Tuesday, November 10, 2009

With Zardari busy in survival, national security issues ignored

By Ansar Abbasi

ISLAMABAD: Mistrust between the Presidency and the establishment is growing with every passing day as President Asif Ali Zardari is embroiled in his survival battles and top priority national security matters are being ignored.

A top military general is said to have shared with his politician friend the view that some top security issues are not getting the kind of attention they deserve from the Presidency and the government.

The politician friend confided to The News that the general’s response conveys the military’s concerns over the indifference of the present political dispensation towards some serious security matters.

He said the meetings of the National Command and Control Authority and that of the Defence Committee of the Cabinet have not been convened for months, despite requests by the military establishment. The last meeting of the DCC was held on March 21, 2009, whereas the NC&CA last met on December 14, 2007.

President Zardari’s spokesman Farhatullah Babar, when contacted, said there is no reason for the non-convening of the National Command and Control Authority, which is headed by the president. He said he is not aware of any request made to the president to convene its meeting. Babar said the Strategic Planning Division (SPD) is the relevant authority to initiate proposal for the NC&CA meeting.

Babar, however, said the president would call the Authority meeting if the SPD seeks it. He did not agree that the NC&CA did not meet for several months and insisted that as per his memory, the NC&CA met a few weeks back.

The DCC is headed by the prime minister. According to a news report, a set of ministers recently expressed their aversion to convening the DCC to discuss and formulate a policy on the then Kerry-Lugar Bill (now law).

The report said that the prime minister was inclined to convene a DCC meeting, but he did not do that because of some ministers’ objections.
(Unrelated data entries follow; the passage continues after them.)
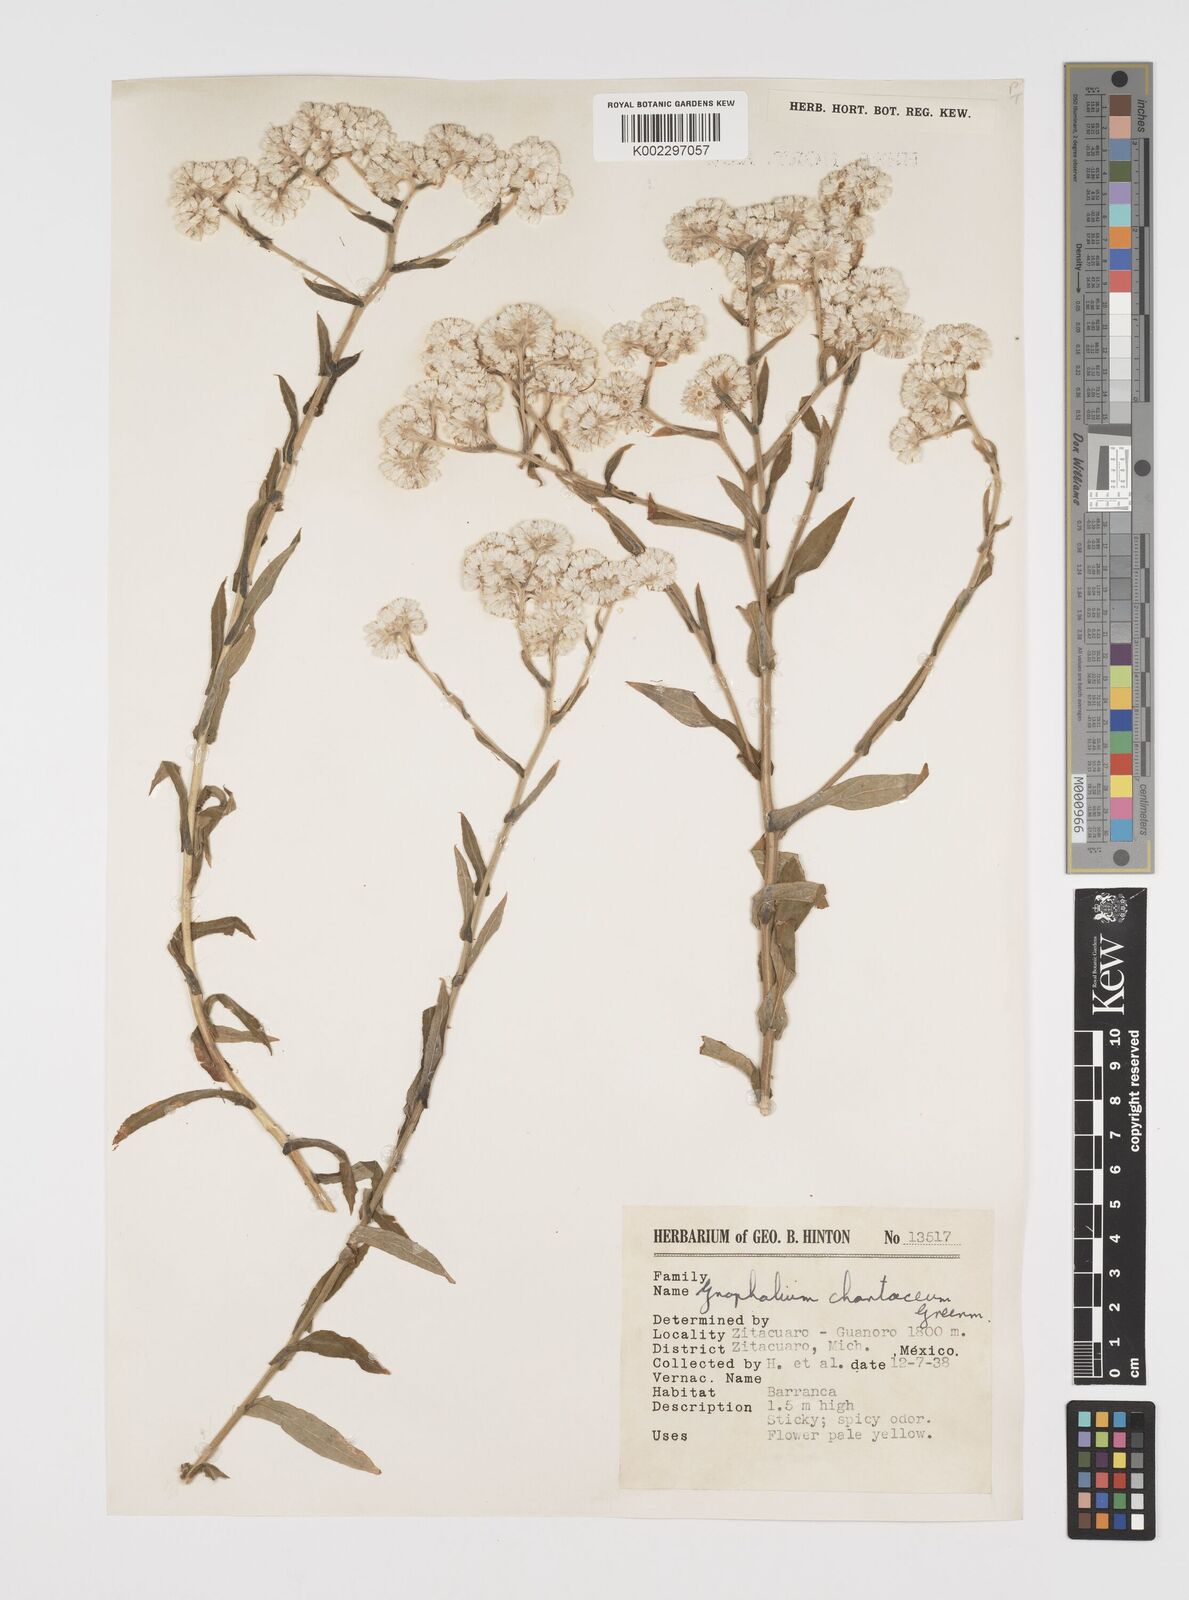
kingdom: Plantae
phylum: Tracheophyta
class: Magnoliopsida
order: Asterales
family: Asteraceae
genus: Pseudognaphalium
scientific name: Pseudognaphalium chartaceum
Apart from defence, foreign affairs, interior and finance ministers, services chiefs, chairman Joint Chiefs of Staff Committee and the Inter-Services Intelligence (ISI) director-general usually attend the DCC meetings, which are rarely held.

Last time, the DCC met in March this year when it reviewed the war against terrorism, Pakistan’s investigation into the Mumbai attacks and the Indian reply. The attack on the Sri Lankan cricket team in Lahore also came under discussion.

It is also said that the defence authorities are also seeking the government’s permission to test its new ballistic missile as India is all set to do the same anytime during the current month. Will Pakistan test its ballistic missile is not yet clear.

Meanwhile, it is also learnt that President Asif Ali Zardari had recently assured some key members of the establishment that he would sack some of his close political associates and bureaucratic aides for their stinking reputation and suspicious connections with foreign intelligence agencies.

A credible source said President Zardari has himself confided to some of his visitors, including a senior journalist, that he had committed, in his meeting with some important members of the establishment, to sacking a federal minister, his chief bureaucratic aide, an adviser, a couple of his confidants in the Foreign Ministry.

The source said that the president was frankly told about the doubtful role being played by these red-flagged individuals. About the federal minister, it was said that he had strong connections with some foreign intelligence agencies, which are conspiring against Pakistan.

The president, the source said, was also informed of the role of a Foreign Ministry official, who had manoeuvred and later publicly endorsed anti-Pakistan moves of a foreign country. It is not yet clear as to why the president has not yet removed those, who are considered as “security risk” and are the reason for widening gap between the Presidency and the country’s establishment.

However, the source believed that in view of the NRO fiasco (for its beneficiaries), the expected opening up of the corruption and criminal cases against most of these political and bureaucratic aides of President Zardari in the near future might become the apparent ground for rolling some unwanted heads.